WHAT YOU ARE ASKED TO DO – An exact restatement of the data below, with the pictures removed, is the required answer.

DATASET SECTION –
################

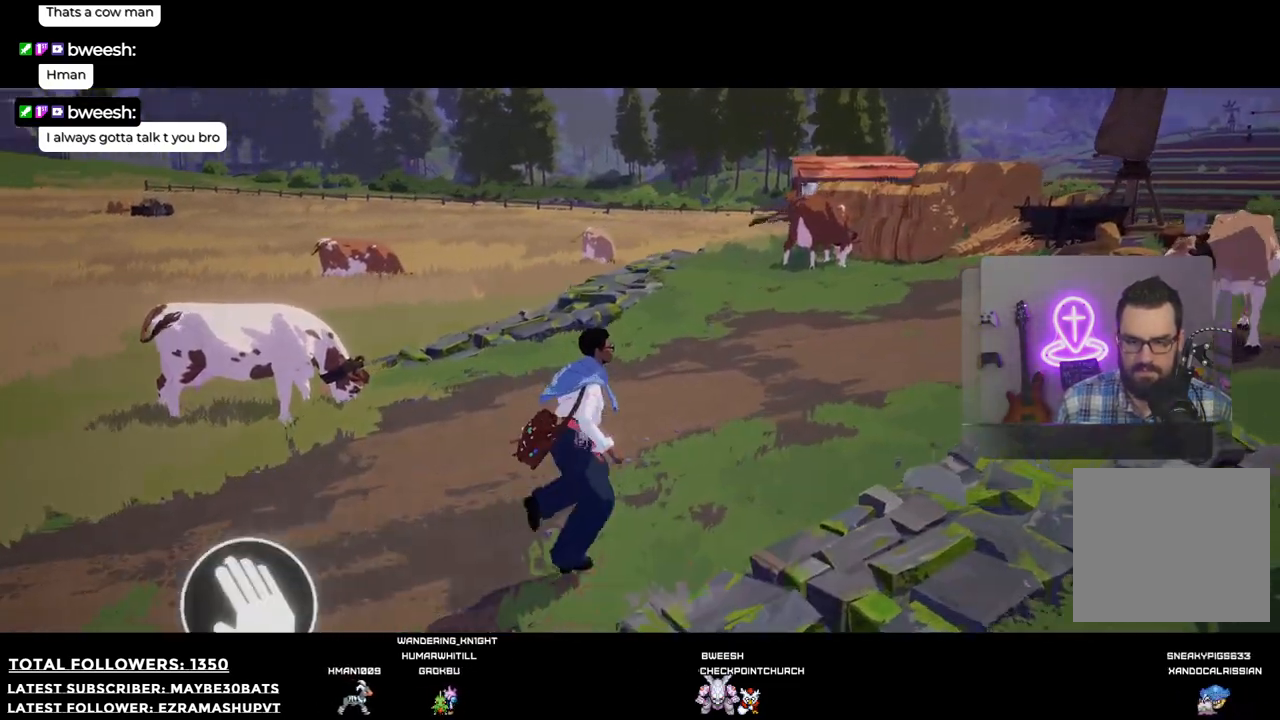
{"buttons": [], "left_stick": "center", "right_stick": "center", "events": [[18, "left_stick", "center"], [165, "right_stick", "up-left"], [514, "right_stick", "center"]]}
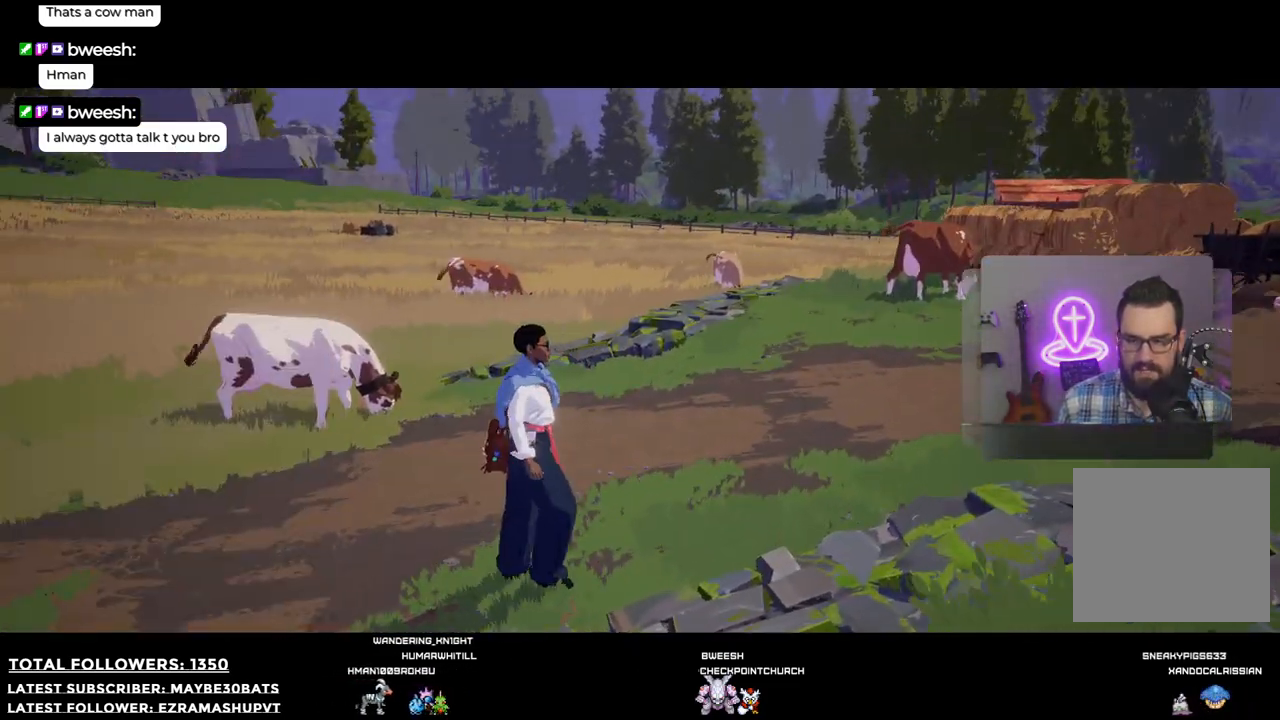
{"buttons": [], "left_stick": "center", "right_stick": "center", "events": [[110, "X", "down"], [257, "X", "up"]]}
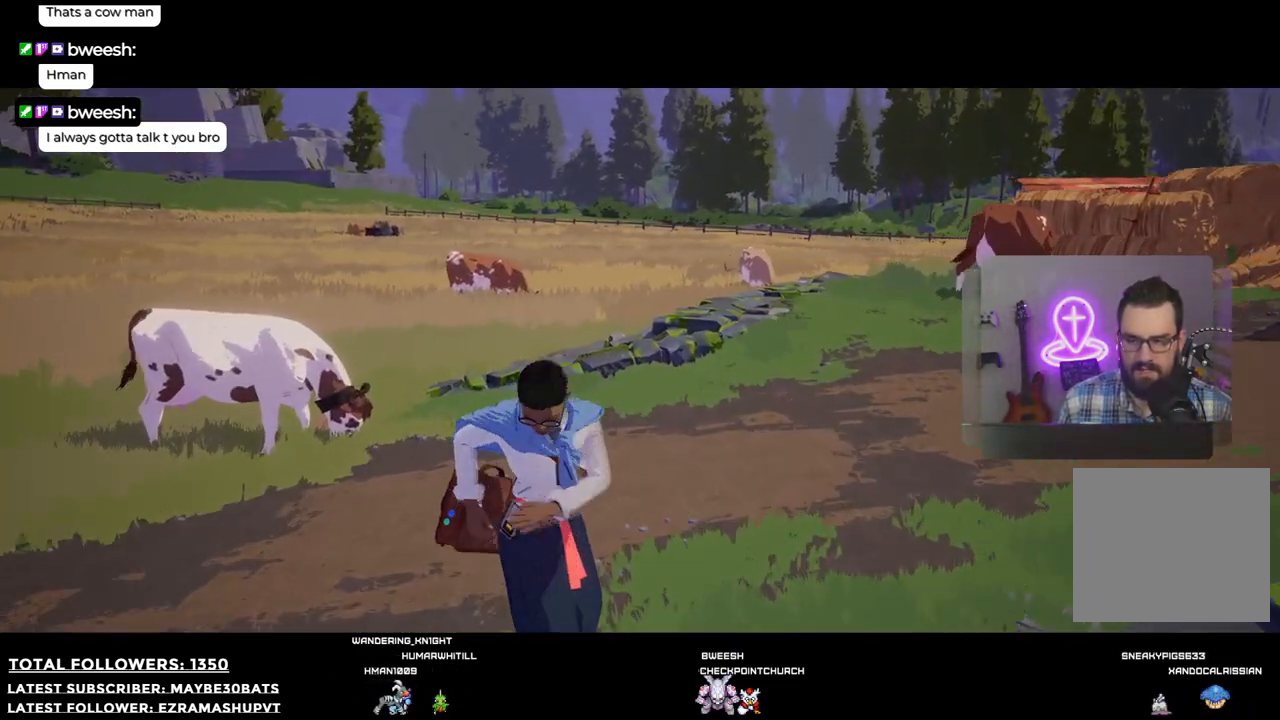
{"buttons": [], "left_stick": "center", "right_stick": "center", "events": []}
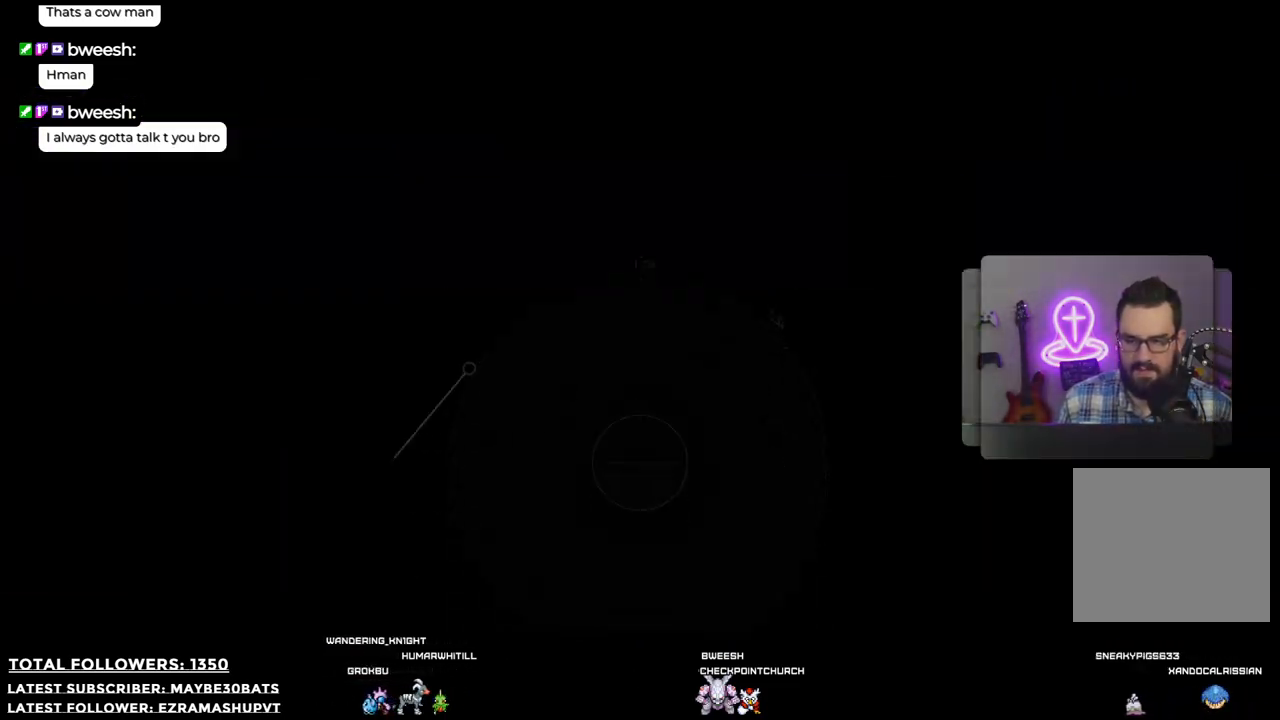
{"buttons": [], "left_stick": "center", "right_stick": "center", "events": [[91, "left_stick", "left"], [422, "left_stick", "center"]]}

################

SOLVED PROBLEM –
{"buttons": [], "left_stick": "center", "right_stick": "center", "events": [[18, "left_stick", "center"], [165, "right_stick", "up-left"], [514, "right_stick", "center"]]}
{"buttons": [], "left_stick": "center", "right_stick": "center", "events": [[110, "X", "down"], [257, "X", "up"]]}
{"buttons": [], "left_stick": "center", "right_stick": "center", "events": []}
{"buttons": [], "left_stick": "center", "right_stick": "center", "events": [[91, "left_stick", "left"], [422, "left_stick", "center"]]}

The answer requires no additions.